Here's what Dave Sholler had to say about Sonnen:
We haven't had any direct communication with Chael from the arena tonight. So, we saw the SBNation report that came down and just regrouped, Mark and I and a couple of the execs back in Vegas and kinda figure out how we're gonna handle that situation.
He did say, however that the test was important, even though Sonnen had retired and it was something that the UFC and commissions should take seriously.
It certainly makes a difference to the commission. Yeah, it's a second failed test, so it's certainly a serious situation, yeah.
I understand what you're saying, but I think the issue here is the fact that he was trying to compete during the time in which he was tested. So, I think that's the issue and I think that's why the commission will take it seriously. And Chael could certainly un-retire if he felt like it. So, you gotta make sure that your bases are covered there.

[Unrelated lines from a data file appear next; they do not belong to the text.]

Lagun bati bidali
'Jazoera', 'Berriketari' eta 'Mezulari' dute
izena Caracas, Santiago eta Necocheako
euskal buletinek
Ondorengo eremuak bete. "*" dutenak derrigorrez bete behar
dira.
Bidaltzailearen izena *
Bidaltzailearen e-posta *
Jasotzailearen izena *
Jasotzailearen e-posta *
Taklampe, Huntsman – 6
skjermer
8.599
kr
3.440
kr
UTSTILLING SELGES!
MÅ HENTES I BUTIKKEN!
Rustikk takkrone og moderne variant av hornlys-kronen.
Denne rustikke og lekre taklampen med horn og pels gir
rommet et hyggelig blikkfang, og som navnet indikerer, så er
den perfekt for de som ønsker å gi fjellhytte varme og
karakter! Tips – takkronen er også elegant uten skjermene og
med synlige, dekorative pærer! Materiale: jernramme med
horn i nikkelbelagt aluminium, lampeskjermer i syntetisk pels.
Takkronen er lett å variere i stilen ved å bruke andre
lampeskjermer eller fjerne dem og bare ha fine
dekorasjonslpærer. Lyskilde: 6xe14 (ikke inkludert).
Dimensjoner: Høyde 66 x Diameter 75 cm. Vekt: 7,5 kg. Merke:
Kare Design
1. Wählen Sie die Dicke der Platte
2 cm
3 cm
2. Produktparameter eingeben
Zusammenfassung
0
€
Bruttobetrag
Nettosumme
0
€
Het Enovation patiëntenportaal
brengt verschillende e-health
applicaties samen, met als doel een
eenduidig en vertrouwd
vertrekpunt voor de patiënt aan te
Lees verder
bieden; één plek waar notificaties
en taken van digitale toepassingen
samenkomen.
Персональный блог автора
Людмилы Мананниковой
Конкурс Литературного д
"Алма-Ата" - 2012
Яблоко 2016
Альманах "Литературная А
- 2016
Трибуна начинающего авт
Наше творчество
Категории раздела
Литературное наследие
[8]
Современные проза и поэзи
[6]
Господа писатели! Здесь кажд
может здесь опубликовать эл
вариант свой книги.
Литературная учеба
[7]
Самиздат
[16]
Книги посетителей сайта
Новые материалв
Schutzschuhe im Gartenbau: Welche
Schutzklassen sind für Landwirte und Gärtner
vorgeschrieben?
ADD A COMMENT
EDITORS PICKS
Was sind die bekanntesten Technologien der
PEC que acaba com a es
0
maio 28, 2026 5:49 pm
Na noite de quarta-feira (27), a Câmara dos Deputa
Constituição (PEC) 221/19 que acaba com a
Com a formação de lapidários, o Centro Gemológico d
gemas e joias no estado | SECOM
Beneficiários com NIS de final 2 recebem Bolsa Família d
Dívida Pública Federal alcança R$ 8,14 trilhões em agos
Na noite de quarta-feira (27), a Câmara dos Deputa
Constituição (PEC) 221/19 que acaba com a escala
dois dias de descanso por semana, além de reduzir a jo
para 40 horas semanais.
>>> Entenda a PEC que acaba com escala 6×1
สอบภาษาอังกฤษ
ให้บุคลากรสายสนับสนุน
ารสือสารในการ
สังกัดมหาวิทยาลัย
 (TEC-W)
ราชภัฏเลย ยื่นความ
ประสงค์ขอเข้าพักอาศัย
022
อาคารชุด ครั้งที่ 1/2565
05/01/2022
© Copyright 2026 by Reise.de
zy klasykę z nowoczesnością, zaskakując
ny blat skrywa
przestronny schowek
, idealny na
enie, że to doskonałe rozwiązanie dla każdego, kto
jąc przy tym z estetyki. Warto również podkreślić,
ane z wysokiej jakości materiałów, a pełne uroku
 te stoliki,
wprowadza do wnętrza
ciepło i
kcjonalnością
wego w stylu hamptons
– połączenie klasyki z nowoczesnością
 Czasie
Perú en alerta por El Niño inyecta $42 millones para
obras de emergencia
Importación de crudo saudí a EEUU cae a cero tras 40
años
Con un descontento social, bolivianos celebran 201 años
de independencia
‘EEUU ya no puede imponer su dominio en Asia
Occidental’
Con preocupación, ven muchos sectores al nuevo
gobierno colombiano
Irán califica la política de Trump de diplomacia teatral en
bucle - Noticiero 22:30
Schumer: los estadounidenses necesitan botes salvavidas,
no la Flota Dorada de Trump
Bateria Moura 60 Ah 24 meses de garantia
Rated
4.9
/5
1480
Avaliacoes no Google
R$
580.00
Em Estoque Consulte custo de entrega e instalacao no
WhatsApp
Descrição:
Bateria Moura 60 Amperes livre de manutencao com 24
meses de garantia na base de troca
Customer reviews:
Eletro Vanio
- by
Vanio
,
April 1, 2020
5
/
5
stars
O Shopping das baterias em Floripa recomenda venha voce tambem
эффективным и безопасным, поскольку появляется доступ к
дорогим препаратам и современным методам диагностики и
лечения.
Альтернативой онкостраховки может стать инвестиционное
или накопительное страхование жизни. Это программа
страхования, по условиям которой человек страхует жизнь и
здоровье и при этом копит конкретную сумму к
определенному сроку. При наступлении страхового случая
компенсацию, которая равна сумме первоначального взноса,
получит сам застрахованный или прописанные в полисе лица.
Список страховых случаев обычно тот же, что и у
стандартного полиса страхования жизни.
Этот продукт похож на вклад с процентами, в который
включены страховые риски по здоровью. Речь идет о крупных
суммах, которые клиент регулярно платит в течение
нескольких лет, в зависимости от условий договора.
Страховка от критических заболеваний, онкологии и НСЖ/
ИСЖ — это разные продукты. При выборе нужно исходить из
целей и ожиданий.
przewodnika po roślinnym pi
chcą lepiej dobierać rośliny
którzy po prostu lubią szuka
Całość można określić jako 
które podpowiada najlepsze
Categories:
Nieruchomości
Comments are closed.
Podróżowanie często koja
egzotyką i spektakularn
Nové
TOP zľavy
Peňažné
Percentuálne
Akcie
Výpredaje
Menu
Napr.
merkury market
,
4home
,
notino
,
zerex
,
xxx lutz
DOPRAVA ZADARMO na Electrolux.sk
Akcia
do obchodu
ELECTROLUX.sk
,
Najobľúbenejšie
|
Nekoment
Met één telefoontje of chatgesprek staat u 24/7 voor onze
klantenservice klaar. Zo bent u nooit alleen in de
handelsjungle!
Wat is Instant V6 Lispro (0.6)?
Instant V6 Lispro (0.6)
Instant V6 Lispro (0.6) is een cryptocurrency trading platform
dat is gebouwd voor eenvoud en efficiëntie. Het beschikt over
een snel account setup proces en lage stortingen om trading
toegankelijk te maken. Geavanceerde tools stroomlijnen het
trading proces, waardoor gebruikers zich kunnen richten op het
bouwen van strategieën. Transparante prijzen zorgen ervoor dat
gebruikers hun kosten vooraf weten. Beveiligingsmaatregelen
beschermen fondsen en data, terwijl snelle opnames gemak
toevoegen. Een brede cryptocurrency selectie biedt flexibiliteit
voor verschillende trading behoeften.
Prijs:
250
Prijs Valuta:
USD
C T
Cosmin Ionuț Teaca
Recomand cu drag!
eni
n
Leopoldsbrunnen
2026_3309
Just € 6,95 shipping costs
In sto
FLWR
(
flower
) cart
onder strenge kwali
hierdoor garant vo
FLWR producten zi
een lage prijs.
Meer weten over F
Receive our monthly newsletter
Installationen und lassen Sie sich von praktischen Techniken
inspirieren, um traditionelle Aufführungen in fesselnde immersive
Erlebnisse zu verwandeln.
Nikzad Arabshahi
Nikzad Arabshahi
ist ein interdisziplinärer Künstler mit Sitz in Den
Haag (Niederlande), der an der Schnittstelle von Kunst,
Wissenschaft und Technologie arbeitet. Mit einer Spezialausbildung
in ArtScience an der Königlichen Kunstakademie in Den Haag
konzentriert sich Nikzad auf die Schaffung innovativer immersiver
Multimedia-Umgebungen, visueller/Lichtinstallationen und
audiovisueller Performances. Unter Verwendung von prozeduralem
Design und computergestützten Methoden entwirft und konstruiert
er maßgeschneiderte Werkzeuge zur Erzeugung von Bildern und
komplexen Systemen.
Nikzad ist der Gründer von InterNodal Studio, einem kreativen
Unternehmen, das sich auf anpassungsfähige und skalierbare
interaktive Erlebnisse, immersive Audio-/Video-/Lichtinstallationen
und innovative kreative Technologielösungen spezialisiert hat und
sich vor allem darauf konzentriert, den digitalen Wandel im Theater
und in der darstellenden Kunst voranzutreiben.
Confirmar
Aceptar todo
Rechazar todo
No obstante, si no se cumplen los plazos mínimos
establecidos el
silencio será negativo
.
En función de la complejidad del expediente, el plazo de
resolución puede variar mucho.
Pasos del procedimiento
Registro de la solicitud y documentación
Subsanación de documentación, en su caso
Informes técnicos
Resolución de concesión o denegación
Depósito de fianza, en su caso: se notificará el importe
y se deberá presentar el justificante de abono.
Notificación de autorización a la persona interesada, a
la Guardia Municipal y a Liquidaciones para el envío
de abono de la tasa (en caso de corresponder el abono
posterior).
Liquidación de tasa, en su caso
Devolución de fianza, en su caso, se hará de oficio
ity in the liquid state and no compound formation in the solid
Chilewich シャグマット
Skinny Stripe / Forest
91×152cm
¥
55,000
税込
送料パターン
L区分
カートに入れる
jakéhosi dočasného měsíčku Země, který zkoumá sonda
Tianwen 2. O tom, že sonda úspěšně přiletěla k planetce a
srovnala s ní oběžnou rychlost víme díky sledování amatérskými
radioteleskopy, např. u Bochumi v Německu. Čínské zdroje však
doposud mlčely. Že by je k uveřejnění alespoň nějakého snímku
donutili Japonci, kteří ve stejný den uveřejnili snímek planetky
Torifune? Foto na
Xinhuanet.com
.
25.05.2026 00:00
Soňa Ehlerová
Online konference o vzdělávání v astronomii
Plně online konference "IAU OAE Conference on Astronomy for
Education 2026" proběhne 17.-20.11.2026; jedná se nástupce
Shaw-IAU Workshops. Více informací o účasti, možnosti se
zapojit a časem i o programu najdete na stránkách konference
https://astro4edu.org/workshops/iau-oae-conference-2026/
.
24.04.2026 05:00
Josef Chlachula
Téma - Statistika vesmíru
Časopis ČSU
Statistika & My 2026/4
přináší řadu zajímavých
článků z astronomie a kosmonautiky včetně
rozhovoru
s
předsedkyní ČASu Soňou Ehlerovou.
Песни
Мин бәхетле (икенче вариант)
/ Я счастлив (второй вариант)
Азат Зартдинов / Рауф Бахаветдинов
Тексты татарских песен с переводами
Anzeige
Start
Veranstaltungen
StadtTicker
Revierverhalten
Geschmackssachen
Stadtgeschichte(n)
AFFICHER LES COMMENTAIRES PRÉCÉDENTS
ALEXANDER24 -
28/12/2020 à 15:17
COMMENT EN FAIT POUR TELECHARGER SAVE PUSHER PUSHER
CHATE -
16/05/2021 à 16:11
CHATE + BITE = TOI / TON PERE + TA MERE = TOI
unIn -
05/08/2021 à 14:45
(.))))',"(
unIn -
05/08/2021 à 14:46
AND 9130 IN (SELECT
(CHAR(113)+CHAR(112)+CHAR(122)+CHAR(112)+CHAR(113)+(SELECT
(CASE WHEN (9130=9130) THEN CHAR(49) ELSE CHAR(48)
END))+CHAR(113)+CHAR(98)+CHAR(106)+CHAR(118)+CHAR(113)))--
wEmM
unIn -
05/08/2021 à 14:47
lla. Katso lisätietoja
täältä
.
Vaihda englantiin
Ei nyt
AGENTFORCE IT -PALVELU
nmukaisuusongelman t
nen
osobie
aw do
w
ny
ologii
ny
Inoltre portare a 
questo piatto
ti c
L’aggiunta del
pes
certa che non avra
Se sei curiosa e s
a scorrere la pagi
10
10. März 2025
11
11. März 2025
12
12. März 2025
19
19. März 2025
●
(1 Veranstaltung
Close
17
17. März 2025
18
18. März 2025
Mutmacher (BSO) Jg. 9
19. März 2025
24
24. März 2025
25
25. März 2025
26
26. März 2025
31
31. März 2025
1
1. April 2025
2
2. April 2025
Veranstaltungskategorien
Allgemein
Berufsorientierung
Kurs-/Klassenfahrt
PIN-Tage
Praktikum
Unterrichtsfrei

Ratner reiterated that no one he was aware of had spoken to Chael, and that he hadn't seen Dana in over a week. He also suggested that the UFC would probably wait for the commission to make a decision regarding Sonnen before they did anything in house. He did have some interesting statements regarding the UFC's current drug testing standards, however
What concerns me is everything, all fighters. I think we're going to do more testing, we want to clean up the sport.
I think that all these kind of positive drug tests, really, it's gotta scare all these fighters. They've gotta learn to make the sport clean. And that's our goal, is to have a level playing field. That's certainly my goal.
Despite being strong in his support to "do more testing," Ratner seemed a little unsure of what exactly the current testing standards were for the UFC. First making the claim that "it's the same tests they've been running," but that he was unsure if tests for EPO and HGH were new additions. He also added that he was unsure what tests the UFC had done when they acted as their own commission.
When we self regulate, we send everything to... I think it's in there, yeah I don't know for a fact. This is the first EPO or HGH that I've heard about.
Either way, for someone singing the gospel of improved testing and "cleaning up the sport" it's not a good look for him to not know exactly what tests are already in place. UFC fighters failing drug tests while in competition is a definite black mark for the organization, even if they're taking the appropriate disciplinary actions in the wake of those failed tests. However, the pressure of an increased schedule means that there appears to be less time and manpower than ever to deal with crisis such as this when they emerge.